═════ Brano del documento ═════

Indiana Jones non saprebbe fare di meglio: ora tutti possono fare archeologia, grazie allo smartphone | Scopri anche tu un tesoro nascosto
L’intelligenza artificiale negli ultimi anni ha fatto passi da gigante, il suo vero potenziale però risulta ancora essere quasi completamente inesplorato.
La sua utilità ha raggiunto un ruolo centrale nel mondo moderno, influenzando numerosi settori ed apportando innovazioni significative soprattutto grazie alla sua capacità di elaborare grandi quantità di dati da apprendere ed elaborare decisioni.
Grazie all’IA stanno cambiando le modalità con cui vengono effettuate le ricerche non solo in campo medico o scientifico, ma anche archeologico. Con gli algoritmi infatti l’intelligenza artificiale può analizzare dati provenienti da scavi, siti archeologici e collezioni di reperti, rivelando nuove informazioni ed ipotesi sui popoli del passato.

═════ Dati di partenza ═════

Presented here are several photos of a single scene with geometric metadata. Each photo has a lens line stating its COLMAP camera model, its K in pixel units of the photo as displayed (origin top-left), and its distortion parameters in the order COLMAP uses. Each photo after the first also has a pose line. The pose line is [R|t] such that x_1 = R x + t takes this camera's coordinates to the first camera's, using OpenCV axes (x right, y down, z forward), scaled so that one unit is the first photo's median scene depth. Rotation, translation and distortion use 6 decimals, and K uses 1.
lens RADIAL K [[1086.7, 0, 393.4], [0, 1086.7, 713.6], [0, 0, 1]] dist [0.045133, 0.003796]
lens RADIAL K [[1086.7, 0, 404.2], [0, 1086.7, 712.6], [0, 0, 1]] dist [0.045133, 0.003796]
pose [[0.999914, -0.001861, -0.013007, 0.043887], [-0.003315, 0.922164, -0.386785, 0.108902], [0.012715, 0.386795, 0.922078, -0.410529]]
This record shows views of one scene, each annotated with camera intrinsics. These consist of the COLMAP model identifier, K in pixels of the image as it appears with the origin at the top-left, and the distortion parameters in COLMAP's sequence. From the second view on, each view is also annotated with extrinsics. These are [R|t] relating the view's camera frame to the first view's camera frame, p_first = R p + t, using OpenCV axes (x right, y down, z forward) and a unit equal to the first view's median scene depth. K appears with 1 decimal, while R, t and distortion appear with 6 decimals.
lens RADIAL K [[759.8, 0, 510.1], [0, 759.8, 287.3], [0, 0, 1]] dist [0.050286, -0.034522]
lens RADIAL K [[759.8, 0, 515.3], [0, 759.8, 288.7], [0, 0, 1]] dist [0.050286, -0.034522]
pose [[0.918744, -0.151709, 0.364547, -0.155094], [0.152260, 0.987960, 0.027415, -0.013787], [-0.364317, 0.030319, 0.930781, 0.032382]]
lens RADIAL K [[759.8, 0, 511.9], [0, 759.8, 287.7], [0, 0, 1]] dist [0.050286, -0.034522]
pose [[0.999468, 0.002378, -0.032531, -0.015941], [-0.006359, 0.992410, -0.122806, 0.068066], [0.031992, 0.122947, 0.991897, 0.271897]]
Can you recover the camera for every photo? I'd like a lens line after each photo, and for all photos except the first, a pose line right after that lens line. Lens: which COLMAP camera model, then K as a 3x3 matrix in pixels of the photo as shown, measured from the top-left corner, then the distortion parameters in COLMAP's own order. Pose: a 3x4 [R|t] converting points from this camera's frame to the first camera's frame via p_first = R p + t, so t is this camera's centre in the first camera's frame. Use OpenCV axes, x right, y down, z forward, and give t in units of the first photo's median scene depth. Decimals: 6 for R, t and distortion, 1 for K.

═════

■ **Attività**
Per favore, trascrivi parola per parola il testo sull'IA in archeologia, cominciando da "Indiana Jones non" e terminando con "ed elaborare decisioni.". Il materiale è a sé stante e non ha legami con il testo sull'IA in archeologia.

■ **La risposta**
Indiana Jones non saprebbe fare di meglio: ora tutti possono fare archeologia, grazie allo smartphone | Scopri anche tu un tesoro nascosto
L’intelligenza artificiale negli ultimi anni ha fatto passi da gigante, il suo vero potenziale però risulta ancora essere quasi completamente inesplorato.
La sua utilità ha raggiunto un ruolo centrale nel mondo moderno, influenzando numerosi settori ed apportando innovazioni significative soprattutto grazie alla sua capacità di elaborare grandi quantità di dati da apprendere ed elaborare decisioni.